The main square of the metropolis had the infrastructural development of a city, but the personality of a small town where faces recognized one another and drew no suspicion of crime. One finger eventually pointed to a friend's relative's neighbor or so forth. Nor could one reasonably shake a fist at a bad actor beyond the atmosphere. Additionally, the biosciences subfacility, with a virology lab sequestered inside, was under greater scrutiny than others in the building.

René thought he exhausted his options when he checked the reports of the process and had no choice than to request security to review surveillance footage. That he could contentedly leave for another day.

At his workstation, the base-pairs from an embryo and René himself, as a reference, were sent to Cogito from the terminal. The pre-child's eyes were blue, and René's own: green, was a nonmatch at face value, but left enough room for potential scandal. As data compiled, the differences between him and the embryo grew beyond that of nonrelatives.

A mutant? René furrowed his brow at the screen. He could save his own skin when the time came for internal investigations. But the implausible results hinted the same programs he used for previous genetic analysis were faulty.

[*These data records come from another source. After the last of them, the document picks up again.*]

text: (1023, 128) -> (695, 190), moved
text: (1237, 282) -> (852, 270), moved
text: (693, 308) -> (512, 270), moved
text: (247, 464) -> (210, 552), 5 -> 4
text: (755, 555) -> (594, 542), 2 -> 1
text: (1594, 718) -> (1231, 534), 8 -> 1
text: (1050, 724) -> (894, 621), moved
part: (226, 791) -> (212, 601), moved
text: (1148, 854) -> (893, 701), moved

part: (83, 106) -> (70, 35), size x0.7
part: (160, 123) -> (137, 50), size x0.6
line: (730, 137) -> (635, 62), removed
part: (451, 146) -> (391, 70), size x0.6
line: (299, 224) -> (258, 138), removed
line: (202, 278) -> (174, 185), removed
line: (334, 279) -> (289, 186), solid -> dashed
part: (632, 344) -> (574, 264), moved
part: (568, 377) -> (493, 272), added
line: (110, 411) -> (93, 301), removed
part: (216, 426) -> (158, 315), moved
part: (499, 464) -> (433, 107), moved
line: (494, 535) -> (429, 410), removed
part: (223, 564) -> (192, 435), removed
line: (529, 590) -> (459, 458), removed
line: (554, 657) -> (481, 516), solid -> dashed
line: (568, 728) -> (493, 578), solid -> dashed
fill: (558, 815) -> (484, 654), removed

After a second run of the same program on the same data set. The results were now different from the last.

"Nondeterministic computing," he scoffed.

He stood to leave his workstation terminal, before turning and looking at it with suspicion.

Home computer.

Analysis would take far longer, but already indoor lighting outshone that from the setting star. It wouldn't be long until he'll be asked to leave the premises. René closed the connection to the mainframe, copied his data to a portable drive, and left the room.